What you need to do: Gather every line from the entries below that contains the string "reviewer" and list them.

[Stored data entries]
★ ★ ★ ★ ★
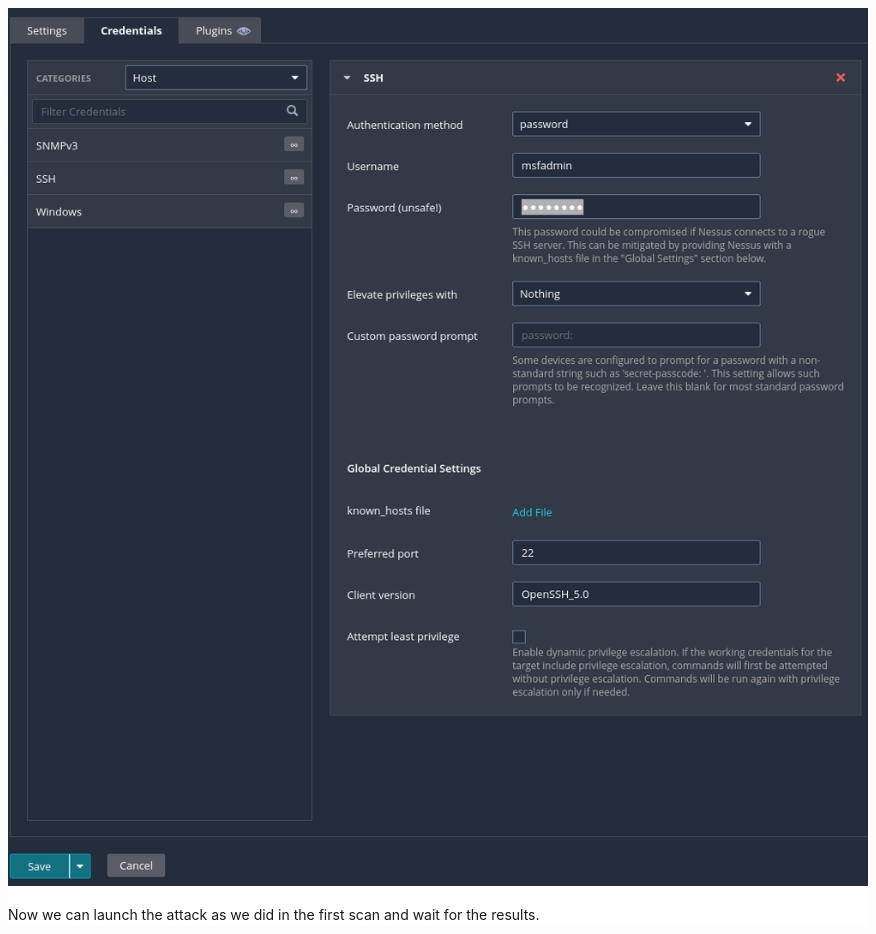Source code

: ![scan2-config](/img/posts/2022-07-26-OSCP-8/password-config.png)

Now we can launch the attack as we did in the first scan and wait for the results. 

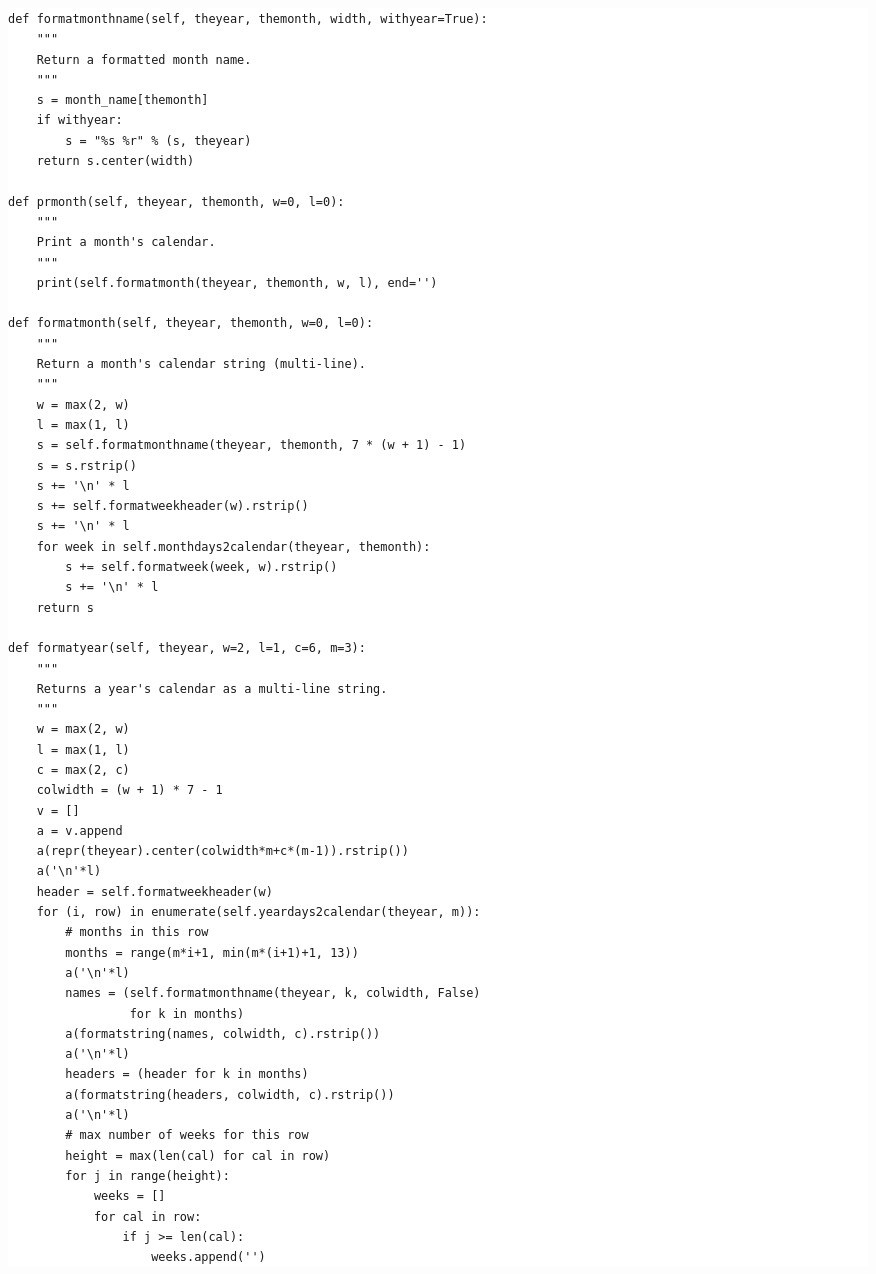     def formatmonthname(self, theyear, themonth, width, withyear=True):
        """
        Return a formatted month name.
        """
        s = month_name[themonth]
        if withyear:
            s = "%s %r" % (s, theyear)
        return s.center(width)

    def prmonth(self, theyear, themonth, w=0, l=0):
        """
        Print a month's calendar.
        """
        print(self.formatmonth(theyear, themonth, w, l), end='')

    def formatmonth(self, theyear, themonth, w=0, l=0):
        """
        Return a month's calendar string (multi-line).
        """
        w = max(2, w)
        l = max(1, l)
        s = self.formatmonthname(theyear, themonth, 7 * (w + 1) - 1)
        s = s.rstrip()
        s += '\n' * l
        s += self.formatweekheader(w).rstrip()
        s += '\n' * l
        for week in self.monthdays2calendar(theyear, themonth):
            s += self.formatweek(week, w).rstrip()
            s += '\n' * l
        return s

    def formatyear(self, theyear, w=2, l=1, c=6, m=3):
        """
        Returns a year's calendar as a multi-line string.
        """
        w = max(2, w)
        l = max(1, l)
        c = max(2, c)
        colwidth = (w + 1) * 7 - 1
        v = []
        a = v.append
        a(repr(theyear).center(colwidth*m+c*(m-1)).rstrip())
        a('\n'*l)
        header = self.formatweekheader(w)
        for (i, row) in enumerate(self.yeardays2calendar(theyear, m)):
            # months in this row
            months = range(m*i+1, min(m*(i+1)+1, 13))
            a('\n'*l)
            names = (self.formatmonthname(theyear, k, colwidth, False)
                     for k in months)
            a(formatstring(names, colwidth, c).rstrip())
            a('\n'*l)
            headers = (header for k in months)
            a(formatstring(headers, colwidth, c).rstrip())
            a('\n'*l)
            # max number of weeks for this row
            height = max(len(cal) for cal in row)
            for j in range(height):
                weeks = []
                for cal in row:
                    if j >= len(cal):
                        weeks.append('')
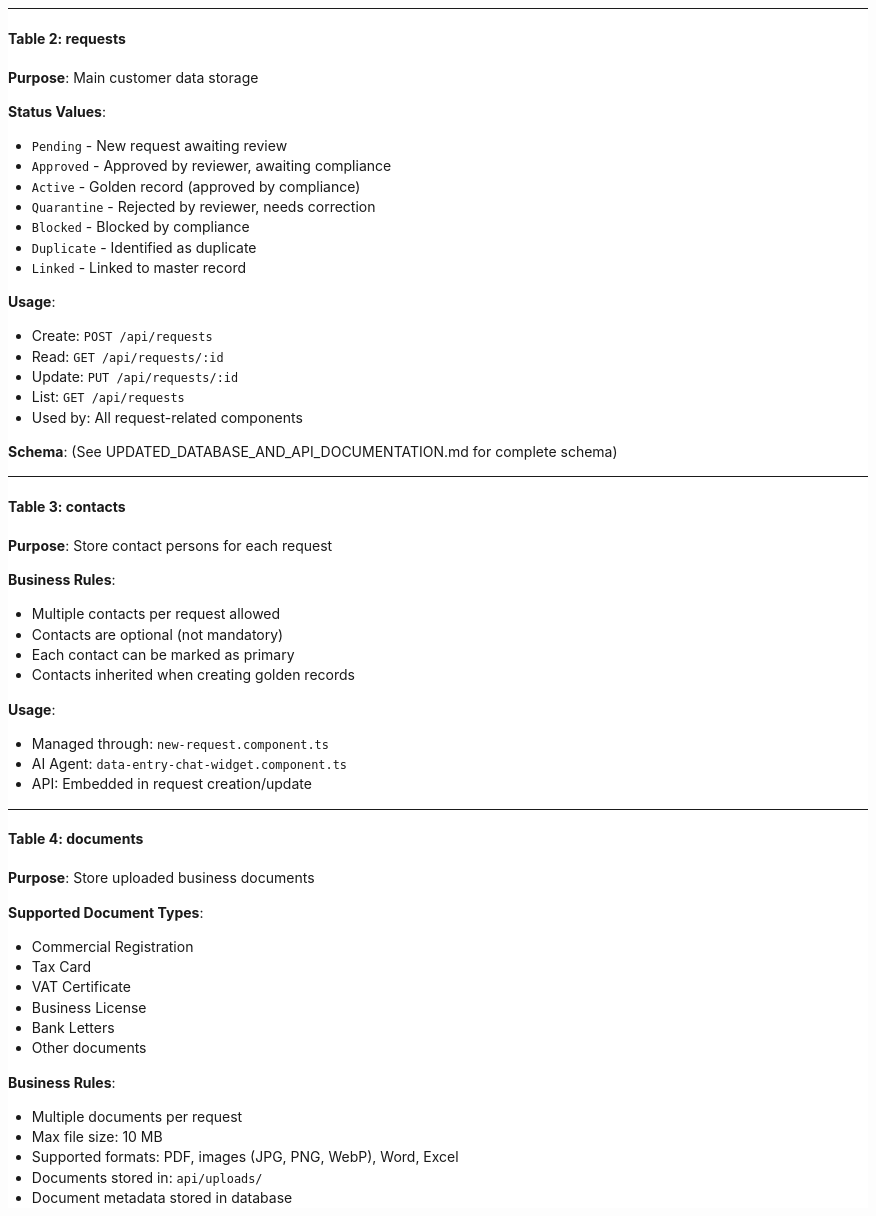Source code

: 
---

#### **Table 2: requests**
**Purpose**: Main customer data storage

**Status Values**:
- `Pending` - New request awaiting review
- `Approved` - Approved by reviewer, awaiting compliance
- `Active` - Golden record (approved by compliance)
- `Quarantine` - Rejected by reviewer, needs correction
- `Blocked` - Blocked by compliance
- `Duplicate` - Identified as duplicate
- `Linked` - Linked to master record

**Usage**:
- Create: `POST /api/requests`
- Read: `GET /api/requests/:id`
- Update: `PUT /api/requests/:id`
- List: `GET /api/requests`
- Used by: All request-related components

**Schema**: (See UPDATED_DATABASE_AND_API_DOCUMENTATION.md for complete schema)

---

#### **Table 3: contacts**
**Purpose**: Store contact persons for each request

**Business Rules**:
- Multiple contacts per request allowed
- Contacts are optional (not mandatory)
- Each contact can be marked as primary
- Contacts inherited when creating golden records

**Usage**:
- Managed through: `new-request.component.ts`
- AI Agent: `data-entry-chat-widget.component.ts`
- API: Embedded in request creation/update

---

#### **Table 4: documents**
**Purpose**: Store uploaded business documents

**Supported Document Types**:
- Commercial Registration
- Tax Card
- VAT Certificate
- Business License
- Bank Letters
- Other documents

**Business Rules**:
- Multiple documents per request
- Max file size: 10 MB
- Supported formats: PDF, images (JPG, PNG, WebP), Word, Excel
- Documents stored in: `api/uploads/`
- Document metadata stored in database
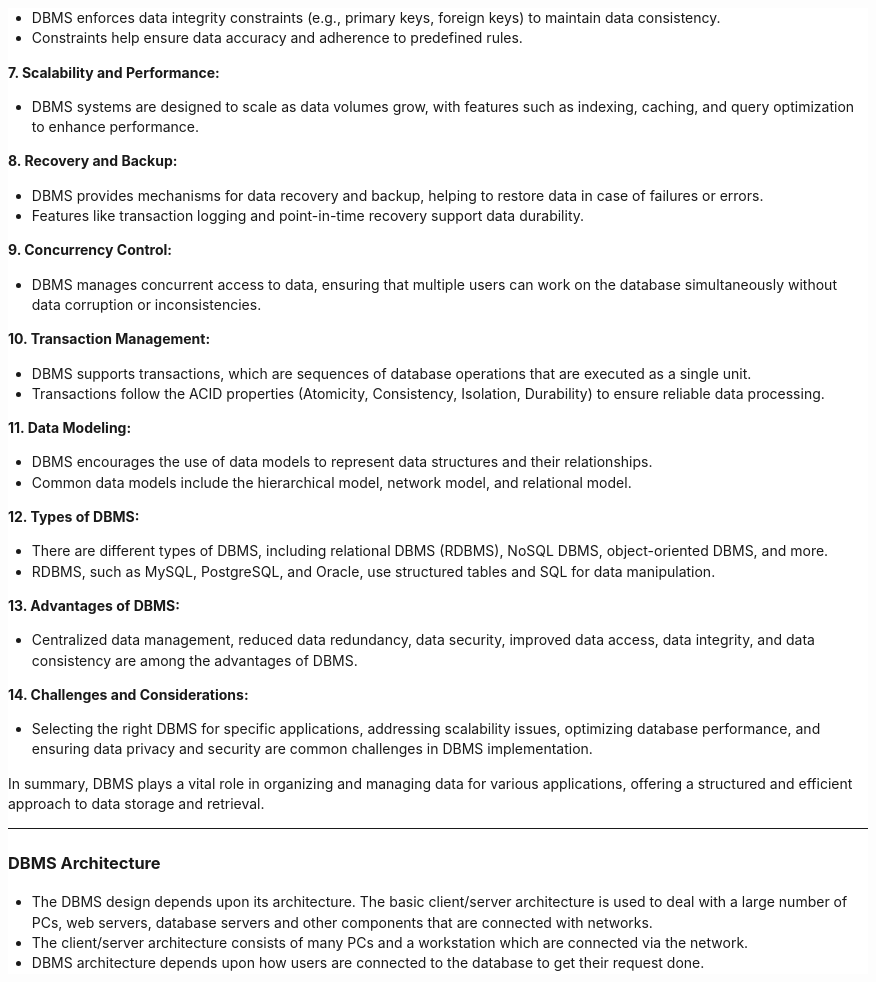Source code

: - DBMS enforces data integrity constraints (e.g., primary keys, foreign keys) to maintain data consistency.
- Constraints help ensure data accuracy and adherence to predefined rules.

**7\. Scalability and Performance:**

- DBMS systems are designed to scale as data volumes grow, with features such as indexing, caching, and query optimization to enhance performance.

**8\. Recovery and Backup:**

- DBMS provides mechanisms for data recovery and backup, helping to restore data in case of failures or errors.
- Features like transaction logging and point-in-time recovery support data durability.

**9\. Concurrency Control:**

- DBMS manages concurrent access to data, ensuring that multiple users can work on the database simultaneously without data corruption or inconsistencies.

**10\. Transaction Management:**

- DBMS supports transactions, which are sequences of database operations that are executed as a single unit.
- Transactions follow the ACID properties (Atomicity, Consistency, Isolation, Durability) to ensure reliable data processing.

**11\. Data Modeling:**

- DBMS encourages the use of data models to represent data structures and their relationships.
- Common data models include the hierarchical model, network model, and relational model.

**12\. Types of DBMS:**

- There are different types of DBMS, including relational DBMS (RDBMS), NoSQL DBMS, object-oriented DBMS, and more.
- RDBMS, such as MySQL, PostgreSQL, and Oracle, use structured tables and SQL for data manipulation.

**13\. Advantages of DBMS:**

- Centralized data management, reduced data redundancy, data security, improved data access, data integrity, and data consistency are among the advantages of DBMS.

**14\. Challenges and Considerations:**

- Selecting the right DBMS for specific applications, addressing scalability issues, optimizing database performance, and ensuring data privacy and security are common challenges in DBMS implementation.

In summary, DBMS plays a vital role in organizing and managing data for various applications, offering a structured and efficient approach to data storage and retrieval.

* * * * *

### DBMS Architecture

- The DBMS design depends upon its architecture. The basic client/server architecture is used to deal with a large number of PCs, web servers, database servers and other components that are connected with networks.
- The client/server architecture consists of many PCs and a workstation which are connected via the network.
- DBMS architecture depends upon how users are connected to the database to get their request done.
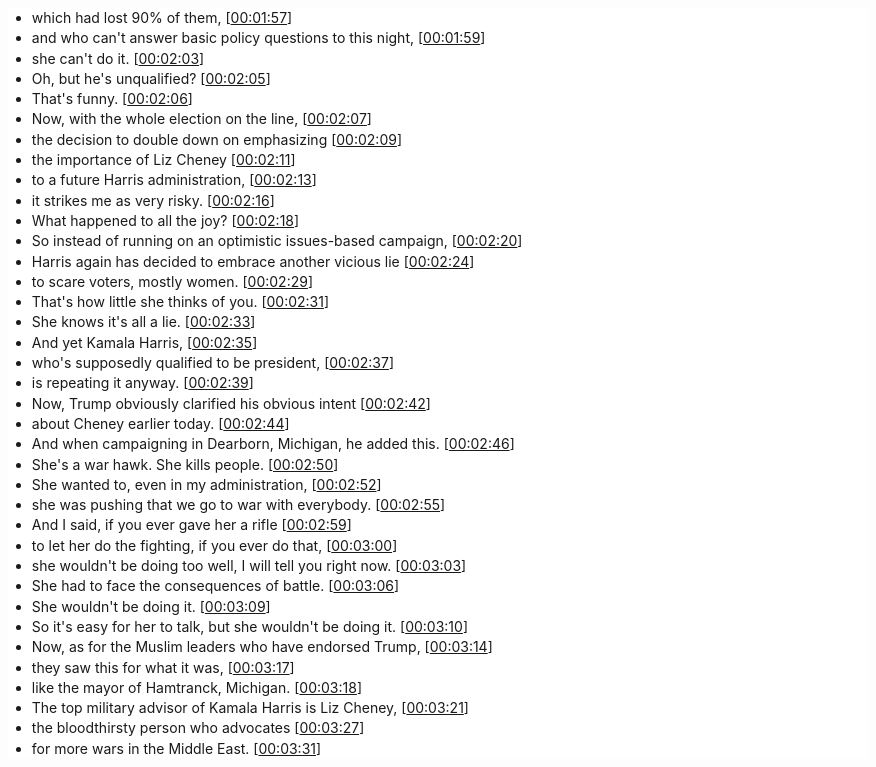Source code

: *  which had lost 90% of them, [[00:01:57](https://www.youtube.com/watch?v=Jp_Cstng9Bw&t=117.5s)]
*  and who can't answer basic policy questions to this night, [[00:01:59](https://www.youtube.com/watch?v=Jp_Cstng9Bw&t=119.7s)]
*  she can't do it. [[00:02:03](https://www.youtube.com/watch?v=Jp_Cstng9Bw&t=123.2s)]
*  Oh, but he's unqualified? [[00:02:05](https://www.youtube.com/watch?v=Jp_Cstng9Bw&t=125.14s)]
*  That's funny. [[00:02:06](https://www.youtube.com/watch?v=Jp_Cstng9Bw&t=126.24000000000001s)]
*  Now, with the whole election on the line, [[00:02:07](https://www.youtube.com/watch?v=Jp_Cstng9Bw&t=127.88s)]
*  the decision to double down on emphasizing [[00:02:09](https://www.youtube.com/watch?v=Jp_Cstng9Bw&t=129.5s)]
*  the importance of Liz Cheney [[00:02:11](https://www.youtube.com/watch?v=Jp_Cstng9Bw&t=131.8s)]
*  to a future Harris administration, [[00:02:13](https://www.youtube.com/watch?v=Jp_Cstng9Bw&t=133.98000000000002s)]
*  it strikes me as very risky. [[00:02:16](https://www.youtube.com/watch?v=Jp_Cstng9Bw&t=136.04s)]
*  What happened to all the joy? [[00:02:18](https://www.youtube.com/watch?v=Jp_Cstng9Bw&t=138.52s)]
*  So instead of running on an optimistic issues-based campaign, [[00:02:20](https://www.youtube.com/watch?v=Jp_Cstng9Bw&t=140.8s)]
*  Harris again has decided to embrace another vicious lie [[00:02:24](https://www.youtube.com/watch?v=Jp_Cstng9Bw&t=144.4s)]
*  to scare voters, mostly women. [[00:02:29](https://www.youtube.com/watch?v=Jp_Cstng9Bw&t=149.0s)]
*  That's how little she thinks of you. [[00:02:31](https://www.youtube.com/watch?v=Jp_Cstng9Bw&t=151.14s)]
*  She knows it's all a lie. [[00:02:33](https://www.youtube.com/watch?v=Jp_Cstng9Bw&t=153.04s)]
*  And yet Kamala Harris, [[00:02:35](https://www.youtube.com/watch?v=Jp_Cstng9Bw&t=155.84s)]
*  who's supposedly qualified to be president, [[00:02:37](https://www.youtube.com/watch?v=Jp_Cstng9Bw&t=157.04s)]
*  is repeating it anyway. [[00:02:39](https://www.youtube.com/watch?v=Jp_Cstng9Bw&t=159.58s)]
*  Now, Trump obviously clarified his obvious intent [[00:02:42](https://www.youtube.com/watch?v=Jp_Cstng9Bw&t=162.08s)]
*  about Cheney earlier today. [[00:02:44](https://www.youtube.com/watch?v=Jp_Cstng9Bw&t=164.88s)]
*  And when campaigning in Dearborn, Michigan, he added this. [[00:02:46](https://www.youtube.com/watch?v=Jp_Cstng9Bw&t=166.32s)]
*  She's a war hawk. She kills people. [[00:02:50](https://www.youtube.com/watch?v=Jp_Cstng9Bw&t=170.5s)]
*  She wanted to, even in my administration, [[00:02:52](https://www.youtube.com/watch?v=Jp_Cstng9Bw&t=172.76s)]
*  she was pushing that we go to war with everybody. [[00:02:55](https://www.youtube.com/watch?v=Jp_Cstng9Bw&t=175.9s)]
*  And I said, if you ever gave her a rifle [[00:02:59](https://www.youtube.com/watch?v=Jp_Cstng9Bw&t=179.04s)]
*  to let her do the fighting, if you ever do that, [[00:03:00](https://www.youtube.com/watch?v=Jp_Cstng9Bw&t=180.94s)]
*  she wouldn't be doing too well, I will tell you right now. [[00:03:03](https://www.youtube.com/watch?v=Jp_Cstng9Bw&t=183.94s)]
*  She had to face the consequences of battle. [[00:03:06](https://www.youtube.com/watch?v=Jp_Cstng9Bw&t=186.24s)]
*  She wouldn't be doing it. [[00:03:09](https://www.youtube.com/watch?v=Jp_Cstng9Bw&t=189.42000000000002s)]
*  So it's easy for her to talk, but she wouldn't be doing it. [[00:03:10](https://www.youtube.com/watch?v=Jp_Cstng9Bw&t=190.48000000000002s)]
*  Now, as for the Muslim leaders who have endorsed Trump, [[00:03:14](https://www.youtube.com/watch?v=Jp_Cstng9Bw&t=194.44s)]
*  they saw this for what it was, [[00:03:17](https://www.youtube.com/watch?v=Jp_Cstng9Bw&t=197.18s)]
*  like the mayor of Hamtranck, Michigan. [[00:03:18](https://www.youtube.com/watch?v=Jp_Cstng9Bw&t=198.68s)]
*  The top military advisor of Kamala Harris is Liz Cheney, [[00:03:21](https://www.youtube.com/watch?v=Jp_Cstng9Bw&t=201.82s)]
*  the bloodthirsty person who advocates [[00:03:27](https://www.youtube.com/watch?v=Jp_Cstng9Bw&t=207.4s)]
*  for more wars in the Middle East. [[00:03:31](https://www.youtube.com/watch?v=Jp_Cstng9Bw&t=211.6s)]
★ ★ ★ ★ ★
Task answer:
- `Approved` - Approved by reviewer, awaiting compliance
- `Quarantine` - Rejected by reviewer, needs correction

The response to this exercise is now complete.